Bigger than Belvilleby Thomas Okes / 26.01.2010
The word Bellville has lately become something of a sickening synonym for sexy, where running around in grandpa shorts, man-perms and brightly coloured horn-rims is somehow taken for a deeply retrosexual kind of cool. It clearly has a lot to do with the age group and its innate blend of precious and precocious, but wherever it comes from, this is the Belville vibe, and the queue between the haves and have-nots is as brittle as it is bitchy. It’s only when you bunch the so-called Bellville brotherhood together in one evening that you’re able to distinguish a less self-conscious response. Four bands together does not mean four groups in tandem, and the divides they inspire say much about the current state of this little nation.
Fokof themselves are beginning to feel the need for a more mindful clarity; in a rare interview on Friday with Jason Curtis for the Cape Times, Francois van Coke was at pains to shy away from any of the attention-seeking affectation around him.
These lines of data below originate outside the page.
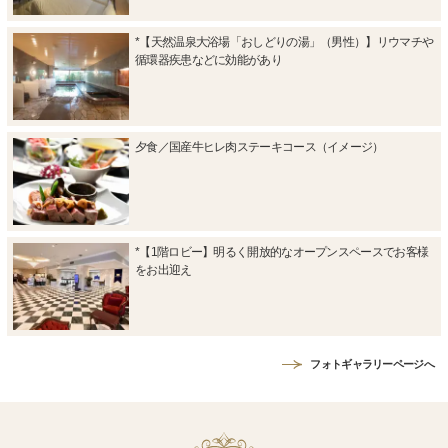
*【天然温泉大浴場「おしどりの湯」（男性）】リウマチや
循環器疾患などに効能があり
夕食／国産牛ヒレ肉ステーキコース（イメージ）
*【1階ロビー】明るく開放的なオープンスペースでお客様
をお出迎え
フォトギャラリーページへ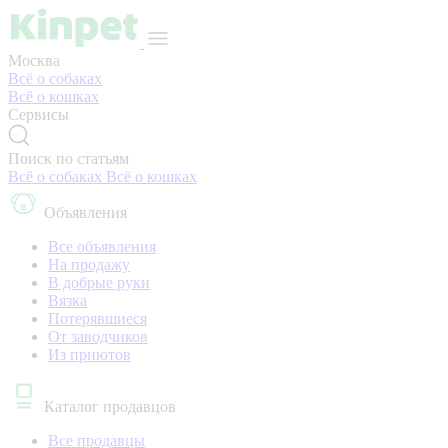
Москва
Всё о собаках
Всё о кошках
Сервисы
Поиск по статьям
Всё о собаках
Всё о кошках
Объявления
Все объявления
На продажу
В добрые руки
Вязка
Потерявшиеся
От заводчиков
Из приютов
Каталог продавцов
Все продавцы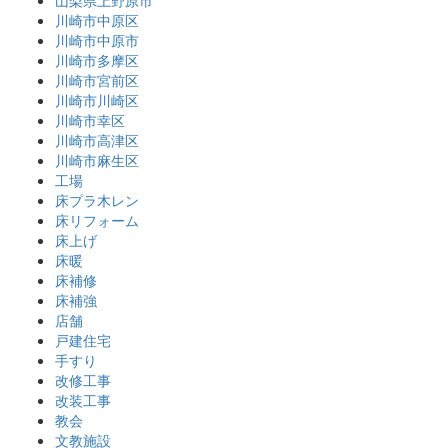
山梨県上野原市
川崎市中原区
川崎市中原市
川崎市多摩区
川崎市宮前区
川崎市川崎区
川崎市幸区
川崎市高津区
川崎市麻生区
工場
床プラ木レン
床リフォーム
床上げ
床暖
床補修
床補強
店舗
戸建住宅
手すり
改修工事
改装工事
教会
文教施設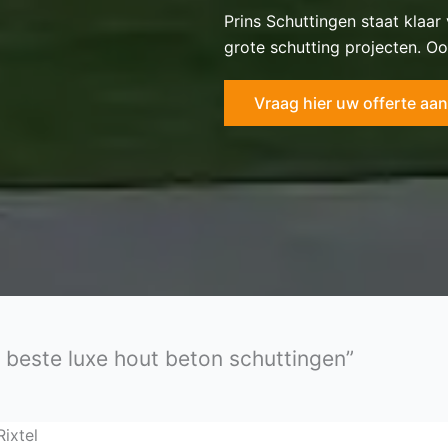
Prins Schuttingen staat klaar
grote schutting projecten. Oo
Vraag hier uw offerte aan
e beste luxe hout beton schuttingen”
Rixtel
“I’m a bit gatvol of the hype… bands new and not-so-new who are from there are in for a rude awakening if they think Bellville will carry them. Fokofpolisiekar has got where it is through sheer bloody-mindedness and hard work, not because of the town we lived in.”
This sort of sentiment seems to stem from a simmering alarm at the way the scene’s freedoms are becoming its burdens, or the way a space for spontaneous creativity is being permeated with a contrived and claustrophobic pressure to be someone else. Opportunites for self-expression are only new, original or exciting if they’re explored in new, original and exciting ways, and as it is the Belville rock scene is getting a little over baked.
It’s all becoming a bit too cool for school, and it’s increasingly hard to focus on where the meaning is. In that regard, this past weekend was a big help. For all of their weaknesses, the Afrikaner indie-punk crowd has grown accustomed to putting up privatised walls of concrete cynicism. They’ve learned to guard their heartspaces, having found the difference between purely partying and making an emotional investment in their art. They have been spoilt, after all. Fokofpolisiekar has always been an event which mixes real, irreverent relevance in a jol sonder einde, capturing the spirit while shocking sensibilities, forging a new height of expectation and proudly, relentlessly bearing its standard. So when the modish new bands arrive in their faux-banged multitudes and all the hipsters fall about, there’s a subtle but serious change of direction in the air.
It’s there in the space between stage and bodies while New Holland are up, in the continued conversations during Ashtray Electric’s turn, and it’s still there when aKing swing into their most together set in a while. Everyone likes New Holland: they’re a quality festival band, with all the necessarily suggestive lyrics and funky beats; they’re nice, they’re harmless, and as such they’re greeted with the kind of enthusiasm that says, I’m having fun getting drunk. In the same way, no one really dislikes Ashtray Electric: they’re earnest, inventive, sweet when they want to be, and people watching them go a dirty kind of nuts, like they’re looking to get laid. aKing can be amazing, when all the relevant sparks connect and they’re able to ratchet out of self-destruct mode, yet even at their most impressive on Friday night the rapture below them remained restrained, as though the heaving masses were awaiting a higher gear.
The shift they knew would arrive did so twice in one weekend. Driven by the same urge that has them now gathering regularly to record another full-length album, Fokof clicked into a graceful intensity on both Friday and Sunday nights, working themselves into a cohesive froth that had both crowds surging and clawing a path to the front. Of all the Bellvillains, this is the one band that has its market most in awe; when they move into position all eyes go to the front and all fingers to the sky, in the awareness that the business end of the evening has begun. Fokof get their share of hate, it’s true, but not from their crowds and not, therefore, from those who matter most to their cause; if they can keep this up, their fans will know the difference.
My girlfriend is a virtual magnet for show-thrown stuff. She had a cap and badges hurled her way at a Zebra and Giraffe gig and was pretty stoked, she grabbed Laudo’s guitar pick out of the air at an aKing show and was over it a few Jagerbombs later; but last Sunday she caught Snake’s drumstick and she’s been speechless ever since. That’s happiness from within a guarded heartspace. That’s joy you can’t buy.